When the current and the line voltage are both positive, energy is being stored temporarily in the magnetic field of the coil. Energy is also being stored in the magnetic field when both the current and the line voltage are negative. However, when the current is positive and the line voltage is negative, energy is returned from the inductor coil to the supply. This return of energy occurs because the current and voltage are acting in opposition. In those parts of the cycle where the line voltage is positive and the current is negative, energy is also released from the magnetic field of the inductor coil and returned to the supply. This energy released from the electromagnetic field of an inductor coil maintains the current when the voltage and current are in opposition.

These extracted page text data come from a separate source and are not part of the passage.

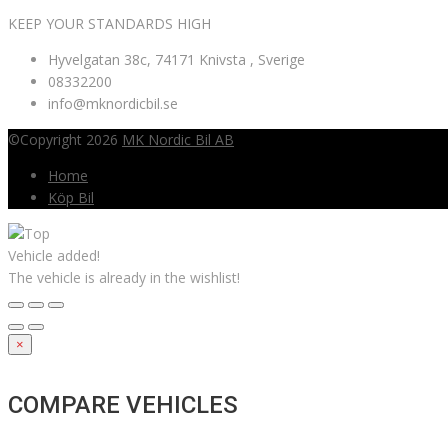
KEEP YOUR STANDARDS HIGH
Hyvelgatan 38c, 74171 Knivsta , Sverige
08332200
info@mknordicbil.se
©Copyright 2026
MK Nordic Bil AB
Home
Köp Bil
Vehicle added!
The vehicle is already in the wishlist!
×
COMPARE VEHICLES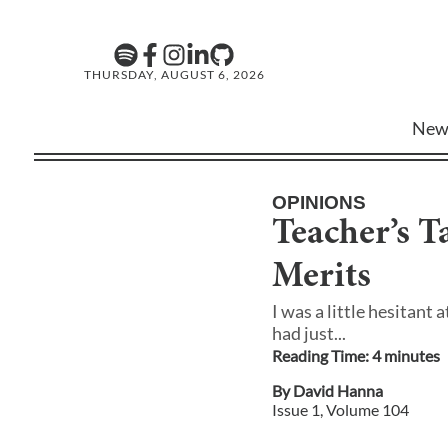
THURSDAY, AUGUST 6, 2026
New
OPINIONS
Teacher’s T
Merits
I was a little hesitant 
had just...
Reading Time:
4
minute
s
By
David Hanna
Issue
1
, Volume
104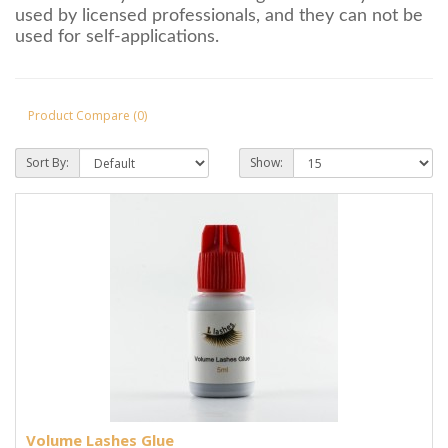
used by licensed professionals, and they can not be
used for self-applications.
Product Compare (0)
Sort By:
Show:
Volume Lashes Glue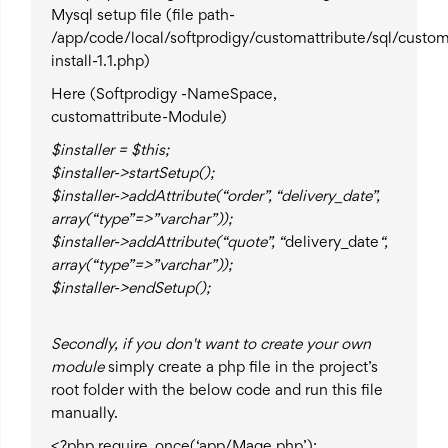
Mysql setup file (file path-
/app/code/local/softprodigy/customattribute/sql/custo
install-1.1.php)
Here (Softprodigy -NameSpace,
customattribute-Module)
$installer = $this;
$installer->startSetup();
$installer->addAttribute(“order”, “delivery_date”,
array(“type”=>”varchar”));
$installer->addAttribute(“quote”, “
delivery_date
“,
array(“type”=>”varchar”));
$installer->endSetup();
Secondly
, if you don't want to create your own
module
simply create a php file in the project’s
root folder with the below code and run this file
manually.
<?php require_once(‘app/Mage.php’);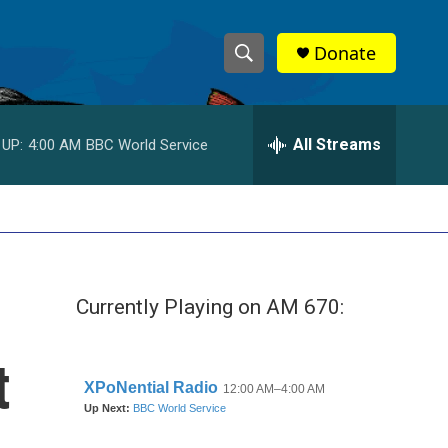
Donate
S
S
e
h
a
r
All Streams
 UP:
4:00 AM
BBC World Service
o
c
h
w
Q
u
S
e
r
e
y
Currently Playing on AM 670:
a
r
t
c
h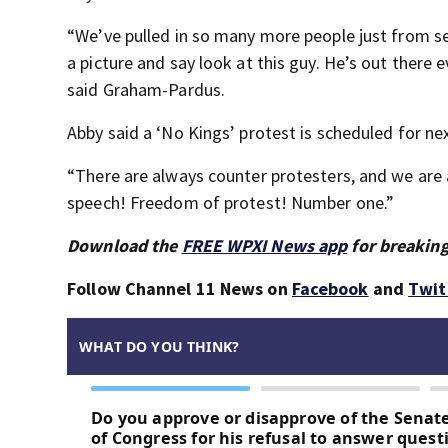
“We’ve pulled in so many more people just from se
a picture and say look at this guy. He’s out there e
said Graham-Pardus.
Abby said a ‘No Kings’ protest is scheduled for ne
“There are always counter protesters, and we ar
speech! Freedom of protest! Number one.”
Download the
FREE WPXI News app
for breaking
Follow Channel 11 News on
Facebook
and
Twit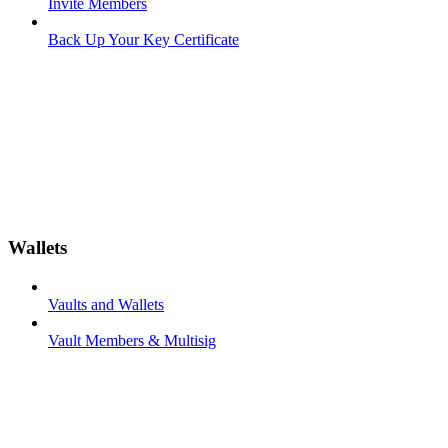
Invite Members
Back Up Your Key Certificate
Wallets
Vaults and Wallets
Vault Members & Multisig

The inductor coil circuit in Figure 3–4 has an inductive reactance of 100 0. The line voltage is 100 V and the current is one ampere. The line voltage can be plotted as a sine wave with a maximum value of 141.4 V. The line current lags the line voltage by 90 electrical degrees. The RMS value of current is one ampere, and the maximum current value is 1.414 A.

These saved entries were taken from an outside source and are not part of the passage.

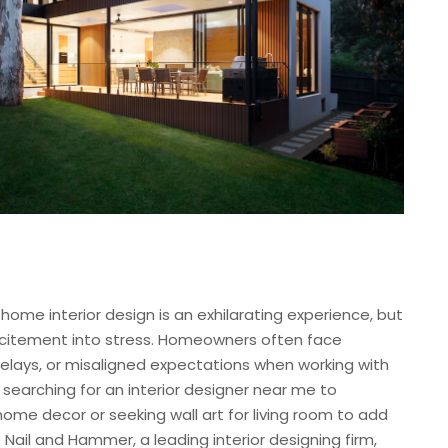
ome interior design is an exhilarating experience, but
xcitement into stress. Homeowners often face
delays, or misaligned expectations when working with
 searching for an interior designer near me to
ome decor or seeking wall art for living room to add
al. Nail and Hammer, a leading interior designing firm,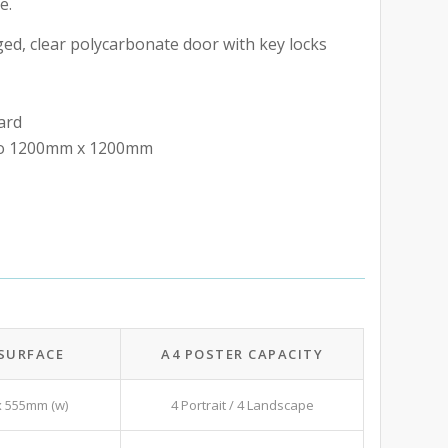
e.
ed, clear polycarbonate door with key locks
ard
 to 1200mm x 1200mm
 SURFACE
A4 POSTER CAPACITY
x 555mm (w)
4 Portrait / 4 Landscape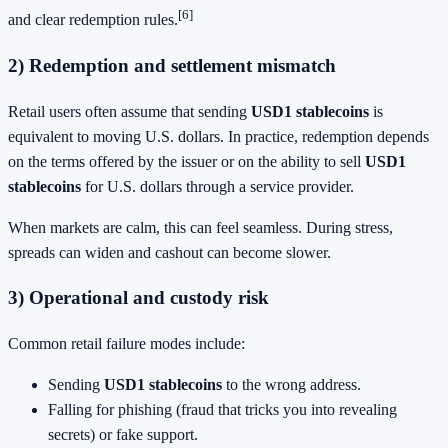
[6]
and clear redemption rules.
2) Redemption and settlement mismatch
Retail users often assume that sending
USD1 stablecoins
is
equivalent to moving U.S. dollars. In practice, redemption depends
on the terms offered by the issuer or on the ability to sell
USD1
stablecoins
for U.S. dollars through a service provider.
When markets are calm, this can feel seamless. During stress,
spreads can widen and cashout can become slower.
3) Operational and custody risk
Common retail failure modes include:
Sending
USD1 stablecoins
to the wrong address.
Falling for phishing (fraud that tricks you into revealing
secrets) or fake support.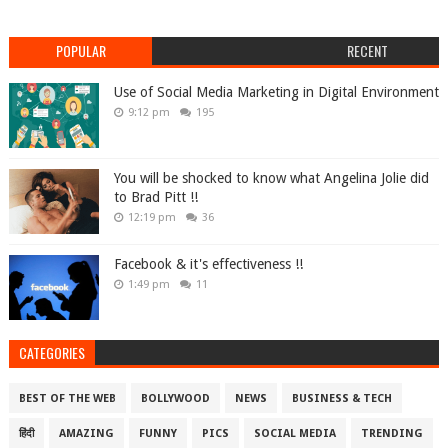
POPULAR
RECENT
Use of Social Media Marketing in Digital Environment
9:12 pm
195
You will be shocked to know what Angelina Jolie did
to Brad Pitt !!
12:19 pm
36
Facebook & it's effectiveness !!
1:49 pm
11
CATEGORIES
BEST OF THE WEB
BOLLYWOOD
NEWS
BUSINESS & TECH
हिंदी
AMAZING
FUNNY
PICS
SOCIAL MEDIA
TRENDING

The power in watts at any instant is equal to the product of the volts and amperes at the same instant. Table 3–1 lists the instantaneous values of voltage, current, and power at 15° intervals for one complete cycle (360°) for this inductive circuit.

The wave patterns in Figure 3–8 were plotted using the values given in Table 3–1. Note that the current lags the line voltage by 90 electrical degrees. It is assumed that the reactor coil has no resistance and the circuit consists of pure inductance. Between 0° and 90°, the current is negative and the voltage is positive. Therefore, the product of volts and amperes for this part of the cycle gives negative power.

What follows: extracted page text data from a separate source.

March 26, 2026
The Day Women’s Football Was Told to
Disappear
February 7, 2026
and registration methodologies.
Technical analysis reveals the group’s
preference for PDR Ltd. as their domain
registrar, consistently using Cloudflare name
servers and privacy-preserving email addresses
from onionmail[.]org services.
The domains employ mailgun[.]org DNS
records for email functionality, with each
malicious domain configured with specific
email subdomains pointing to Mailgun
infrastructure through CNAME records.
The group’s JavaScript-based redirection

Between 90° and 180°, both the current and the voltage are positive. This means that there is a pulse of power above the zero reference line. This positive power indicates that the supply is feeding energy to the electromagnetic field of the coil.

In the period between 180° and 270°, there is a second pulse of negative power. This is due to the negative voltage and the positive current. The negative power pulse indicates that

energy stored in the magnetic field of the coil is released to the supply. This energy, which is stored momentarily in the coil, maintains the current in opposition to the line voltage.

Between 270° and 360°, both the current and the voltage are negative and are acting together. The product of these negative values results in positive power, as shown by the last power pulse for the cycle in Figure 3–8. Because the power pulse is above zero, energy is being supplied by the source to the reactor coil.

The power waveform in Figure 3–8 shows that the areas of the two positive pulses of power are equal to the areas of the two negative pulses of power. Keep in mind that the pulses of power above the zero reference line are positive power that is fed by the source to the load. The pulses of power below the zero reference line are called *negative power*. These pulses represent power that is returned from the load to the source. The assumption is made that the areas of the two positive pulses of power are

equal to the areas of the two negative pulses of power. This means that the net power taken by the inductor coil at the end of one complete cycle, or any number of cycles, is zero.

The actual power in watts taken by this circuit is zero. It should be noted that the product of the effective voltage and the effective current in amperes may not equal the power in watts in any circuit containing inductive reactance.